Die Gedichte wählte ich selber aus. Als Frau Paulsen merkte, dass sie mich nicht von der Schauspielerei abbringen konnte, schenkte sie mir ein Buch: "Georg Maurers immerwährender Dreistrophenkalender". Das sind Gedichte von der Art, dass sie jeder verstehen kann. Es ist, als könnte man's anfassen, riechen, schmecken, hören, sehen. Daraus wählte ich das Gedicht "Froher Morgen".

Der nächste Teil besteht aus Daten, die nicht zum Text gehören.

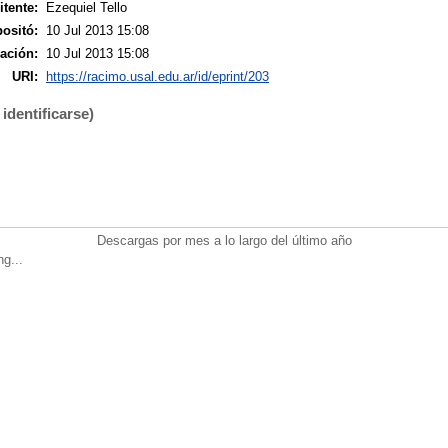
tente:
Ezequiel Tello
ositó:
10 Jul 2013 15:08
ación:
10 Jul 2013 15:08
URI:
https://racimo.usal.edu.ar/id/eprint/203
identificarse)
Descargas por mes a lo largo del último año
ng...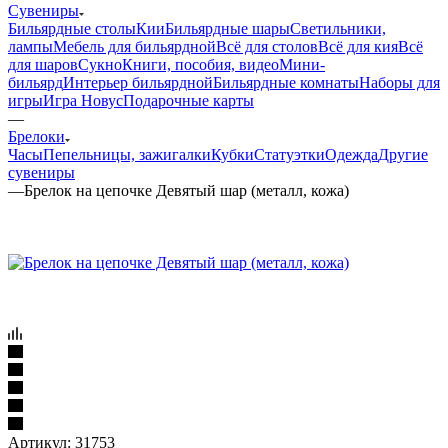
Сувениры
Бильярдные столы
Кии
Бильярдные шары
Светильники,
лампы
Мебель для бильярдной
Всё для столов
Всё для кия
Всё
для шаров
Сукно
Книги, пособия, видео
Мини-
бильярд
Интерьер бильярдной
Бильярдные комнаты
Наборы для
игры
Игра Новус
Подарочные карты
—
Брелоки
Часы
Пепельницы, зажигалки
Кубки
Статуэтки
Одежда
Другие
сувениры
—
Брелок на цепочке Девятый шар (металл, кожа)
Артикул:
31753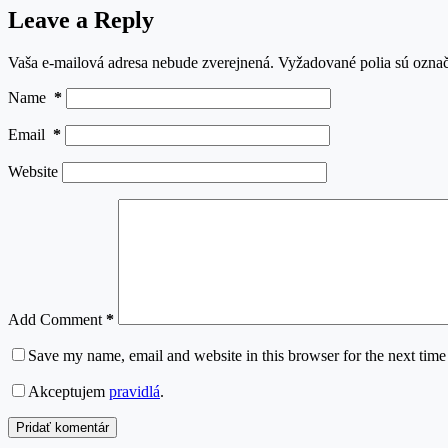
Leave a Reply
Vaša e-mailová adresa nebude zverejnená.
Vyžadované polia sú ozna
Name
*
Email
*
Website
Add Comment
*
Save my name, email and website in this browser for the next tim
Akceptujem
pravidlá
.
Pridať komentár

Streckt euch, Zweige, erwacht!

Ich habe ein Ei gegessen und weißes Brot.

Mein ganzer Leib lacht.

Die Nachtsorgen sind tot.

Ich bin aus den Nachtsorgen gekrochen

wie ein Vogel aus dem Ei.

Ich habe die Schale durchbrochen

und spaziere jetzt frei

Ich weiß jetzt, was die Hühner wissen,

wenn sie picken.

Ich weiß, wen die Raben grüßen,

wenn sie mit dem Kopfe nicken.

Das andere Gedicht hieß "Bewaffneter Friede". Es ist von Wilhelm Busch. Ich hatte es in der Schule schon oft vorgetragen. Zu Elternabenden und Schulfeiern. Hatte dafür immer viel Beifall bekommen.

Das "Studieren" der Rollen, das "Spielen" machte mir Spaß. Ich dachte nicht mehr so viel an Werner Branstner. An manchem Tag vergaß ich, in den Briefkasten zu sehen. Ich hatte ein Ziel und musste dafür arbeiten. Man hatte mir in einiger Entfernung einen Karton hingestellt. Und ich wollte ihn unbedingt haben. Wollte wissen, was darin ist.